Now, finally, let us reconsider AC under the propositions-as-monotypes interpretation within set theory. It will be convenient to rephrase AC as the assertion

$\tag{*} {\forall i \inn I}\ {\exists j \inn J}\ M_{ij} \leftrightarrow {\exists f \inn J^I}\ {\forall i \inn I}\ M_{if(i)}$

where $$\langle M_{ij}: i \in I, j \in J\rangle$$ is any doubly indexed family of propositions (or sets). In the “propositions as types” interpretation, (*) corresponds, as we know, to the existence of an isomorphism between $$\prod_{i \in I}C_{j \in J} M_{ij}$$ and $$C_{f \in J^I} \prod_{i \in I} M_{if(i)}$$. On the other hand, AC interpreted set-theoretically can be presented in the form of the distributive law

$\tag{**} \bigcap_{i \in I} \bigcup_{j \in J} M_{ij} = \bigcup_{f \in J^I} \bigcap_{i \in I} M_{if(i)}.$

In the propositions-as-types interpretation, the universal quantifier $$\forall i \in I$$ corresponds to the product $$prod_{i \in I}$$ and the existential quantifier $$\exists i \in I$$ to the coproduct $$C_{i \in I}$$. Now in the propositions-as-monotypes interpretation, wherein formulas correspond to singletons, $$\forall i \in I$$ continues to correspond to $$prod_{i \in I}$$, since the product of singletons is still a singleton. But the interpretation of $$\exists i \in I$$ is changed. In fact, the interpretation of $$\exists i \in I\ M_{i}$$ (with each $$M_i$$ a singleton) now becomes $$[C_{i \in I}$$], where for each set $$X, [X] = \{u: u = 0 \wedge \exists x. x \in X\}$$ is the canonical singleton associated with $$X$$. Thinking of $$X$$ as a set, the singleton $$[X]$$ reflects the nonemptiness of $$X$$ in that $$X$$ has an element if and only if $$[X]$$ has 0 as its unique element. Thinking of $$X$$ as a proposition, the proposition $$[X]$$ reflects the provability of $$X$$ in that $$X$$ has a proof if and only if the proposition $$[X]$$ has 0 as its unique proof.

It follows that, under the propositions-as-monotypes interpretation, the proposition $${\forall i \inn I}\ {\exists j \inn J}\ M_{ij}$$ is interpreted as the singleton

$\tag{1} \prod_{i \in I}[C_{j\in J} M_{ij}]$

and the proposition $${\exists f \inn J^I}\ {\forall i \inn I}\ M_{if(i)}$$ as the singleton

$\tag{2} [C_{f \in J^I} \prod_{i \in I} M_{if(i)}]$

Under the propositions-as-monotypes interpretation AC would be construed as asserting the existence of an isomorphism between (1) and (2).

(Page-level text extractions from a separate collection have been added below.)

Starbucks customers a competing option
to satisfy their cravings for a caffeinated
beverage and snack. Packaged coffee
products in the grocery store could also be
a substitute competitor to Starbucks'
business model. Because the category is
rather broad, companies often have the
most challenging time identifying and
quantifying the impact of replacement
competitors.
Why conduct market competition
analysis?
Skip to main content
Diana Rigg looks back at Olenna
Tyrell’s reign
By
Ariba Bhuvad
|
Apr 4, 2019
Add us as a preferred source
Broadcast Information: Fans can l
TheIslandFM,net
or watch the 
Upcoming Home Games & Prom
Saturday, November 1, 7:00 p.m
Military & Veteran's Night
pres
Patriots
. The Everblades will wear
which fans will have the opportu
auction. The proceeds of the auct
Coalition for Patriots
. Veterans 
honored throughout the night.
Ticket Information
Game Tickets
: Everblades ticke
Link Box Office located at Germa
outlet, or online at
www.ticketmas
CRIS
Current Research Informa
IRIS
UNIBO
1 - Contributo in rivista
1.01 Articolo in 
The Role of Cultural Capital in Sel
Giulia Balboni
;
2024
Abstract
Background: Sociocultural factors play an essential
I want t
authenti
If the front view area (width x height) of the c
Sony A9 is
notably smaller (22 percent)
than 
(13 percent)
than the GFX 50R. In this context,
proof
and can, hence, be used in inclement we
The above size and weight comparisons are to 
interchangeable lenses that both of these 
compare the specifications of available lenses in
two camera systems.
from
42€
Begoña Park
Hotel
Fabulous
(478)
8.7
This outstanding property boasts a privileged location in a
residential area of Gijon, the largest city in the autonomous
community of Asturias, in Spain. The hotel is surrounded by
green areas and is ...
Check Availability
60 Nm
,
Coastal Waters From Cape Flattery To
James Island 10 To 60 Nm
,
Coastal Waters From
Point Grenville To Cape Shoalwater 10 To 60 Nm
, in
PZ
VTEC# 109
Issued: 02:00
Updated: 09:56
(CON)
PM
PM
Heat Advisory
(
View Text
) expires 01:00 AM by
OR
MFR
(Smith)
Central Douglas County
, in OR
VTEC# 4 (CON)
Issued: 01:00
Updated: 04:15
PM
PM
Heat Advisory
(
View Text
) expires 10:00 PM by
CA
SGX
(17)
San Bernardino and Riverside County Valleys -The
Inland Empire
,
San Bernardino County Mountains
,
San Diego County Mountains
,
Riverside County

Now it is readily seen that to give an element of (1) amounts to no more than affirming that, for every $$i\in I$$, $$\cup_{j\in J} M_{ij}$$ is nonempty. But to give an element of (2) amounts to specifying maps $$f\in J^I$$ and $$g$$ with domain $$I$$ such that $${\forall i\inn I}\ g(i)\in M_{if(i)}$$. It follows that to assert the existence of an isomorphism between (1) and (2), that is, to assert AC under the propositions-as-monotypes interpretation, is tantamount to asserting AC in the form (**), which in turn yields ACL and so the Law of Excluded Middle. This is in sharp contrast with AC under the propositions-as-types interpretation, where, as we have seen, its assertion is automatically correct and so has no nonconstructive consequences.